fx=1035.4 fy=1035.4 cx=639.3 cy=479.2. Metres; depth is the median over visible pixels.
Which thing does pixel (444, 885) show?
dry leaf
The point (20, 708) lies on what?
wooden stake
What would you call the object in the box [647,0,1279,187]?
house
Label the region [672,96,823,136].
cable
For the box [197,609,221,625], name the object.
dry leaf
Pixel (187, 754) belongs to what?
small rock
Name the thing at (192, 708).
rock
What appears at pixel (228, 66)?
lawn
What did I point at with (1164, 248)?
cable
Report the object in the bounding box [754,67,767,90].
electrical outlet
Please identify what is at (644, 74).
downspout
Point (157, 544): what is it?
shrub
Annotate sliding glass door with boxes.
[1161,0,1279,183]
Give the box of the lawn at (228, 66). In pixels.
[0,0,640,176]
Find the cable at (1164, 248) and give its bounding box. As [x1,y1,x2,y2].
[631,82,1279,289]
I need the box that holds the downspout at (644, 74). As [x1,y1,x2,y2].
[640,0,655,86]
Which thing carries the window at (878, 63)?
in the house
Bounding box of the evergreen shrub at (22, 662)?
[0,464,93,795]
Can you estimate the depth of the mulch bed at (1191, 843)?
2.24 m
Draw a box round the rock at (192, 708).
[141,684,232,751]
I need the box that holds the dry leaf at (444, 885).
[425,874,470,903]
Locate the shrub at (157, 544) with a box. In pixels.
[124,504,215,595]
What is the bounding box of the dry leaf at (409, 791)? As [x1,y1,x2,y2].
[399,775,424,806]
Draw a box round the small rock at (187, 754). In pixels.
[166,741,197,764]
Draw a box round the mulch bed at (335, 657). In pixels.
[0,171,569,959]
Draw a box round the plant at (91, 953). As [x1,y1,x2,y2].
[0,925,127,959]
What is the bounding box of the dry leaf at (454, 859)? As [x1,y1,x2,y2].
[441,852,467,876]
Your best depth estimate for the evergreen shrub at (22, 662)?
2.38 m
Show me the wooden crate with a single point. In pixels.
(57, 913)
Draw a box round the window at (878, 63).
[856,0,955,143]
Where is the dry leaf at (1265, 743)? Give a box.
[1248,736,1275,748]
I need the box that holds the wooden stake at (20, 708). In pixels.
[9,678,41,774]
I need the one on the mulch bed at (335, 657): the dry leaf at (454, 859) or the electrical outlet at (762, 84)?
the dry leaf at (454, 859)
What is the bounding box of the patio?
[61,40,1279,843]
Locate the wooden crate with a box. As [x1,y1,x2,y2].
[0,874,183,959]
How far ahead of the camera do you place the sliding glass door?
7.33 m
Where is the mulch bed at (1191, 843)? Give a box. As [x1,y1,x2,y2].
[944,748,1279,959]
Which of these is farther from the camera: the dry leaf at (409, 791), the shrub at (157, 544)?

● ● ● ● ●

Repeat every record, keeping each word and mark exactly as it is.

*Written reply:*
fx=1035.4 fy=1035.4 cx=639.3 cy=479.2. Metres; depth is the median over visible pixels.
Which thing does pixel (444, 885) show?
dry leaf
The point (20, 708) lies on what?
wooden stake
What would you call the object in the box [647,0,1279,187]?
house
Label the region [672,96,823,136].
cable
For the box [197,609,221,625], name the object.
dry leaf
Pixel (187, 754) belongs to what?
small rock
Name the thing at (192, 708).
rock
What appears at pixel (228, 66)?
lawn
What did I point at with (1164, 248)?
cable
Report the object in the bounding box [754,67,767,90].
electrical outlet
Please identify what is at (644, 74).
downspout
Point (157, 544): what is it?
shrub
Annotate sliding glass door with boxes.
[1161,0,1279,183]
Give the box of the lawn at (228, 66). In pixels.
[0,0,640,176]
Find the cable at (1164, 248) and give its bounding box. As [x1,y1,x2,y2].
[631,82,1279,289]
I need the box that holds the downspout at (644, 74). As [x1,y1,x2,y2].
[640,0,655,86]
Which thing carries the window at (878, 63)?
in the house
Bounding box of the evergreen shrub at (22, 662)?
[0,464,93,795]
Can you estimate the depth of the mulch bed at (1191, 843)?
2.24 m
Draw a box round the rock at (192, 708).
[141,684,232,751]
I need the box that holds the dry leaf at (444, 885).
[425,874,470,903]
Locate the shrub at (157, 544) with a box. In pixels.
[124,504,215,595]
What is the bounding box of the dry leaf at (409, 791)? As [x1,y1,x2,y2].
[399,775,424,806]
Draw a box round the small rock at (187, 754). In pixels.
[166,741,197,764]
Draw a box round the mulch bed at (335, 657). In pixels.
[0,171,569,959]
Draw a box round the plant at (91, 953). As [x1,y1,x2,y2].
[0,925,127,959]
What is the bounding box of the dry leaf at (454, 859)? As [x1,y1,x2,y2].
[441,852,467,876]
Your best depth estimate for the evergreen shrub at (22, 662)?
2.38 m
Show me the wooden crate with a single point. In pixels.
(57, 913)
Draw a box round the window at (878, 63).
[856,0,955,143]
Where is the dry leaf at (1265, 743)? Give a box.
[1248,736,1275,748]
I need the box that holds the wooden stake at (20, 708). In pixels.
[9,678,41,774]
I need the one on the mulch bed at (335, 657): the dry leaf at (454, 859) or the electrical outlet at (762, 84)?
the dry leaf at (454, 859)
What is the bounding box of the patio?
[61,40,1279,843]
Locate the wooden crate with a box. As [x1,y1,x2,y2].
[0,874,183,959]
How far ahead of the camera do you place the sliding glass door?
7.33 m
Where is the mulch bed at (1191, 843)? Give a box. As [x1,y1,x2,y2].
[944,748,1279,959]
Which of these is farther from the camera: the dry leaf at (409, 791), the shrub at (157, 544)?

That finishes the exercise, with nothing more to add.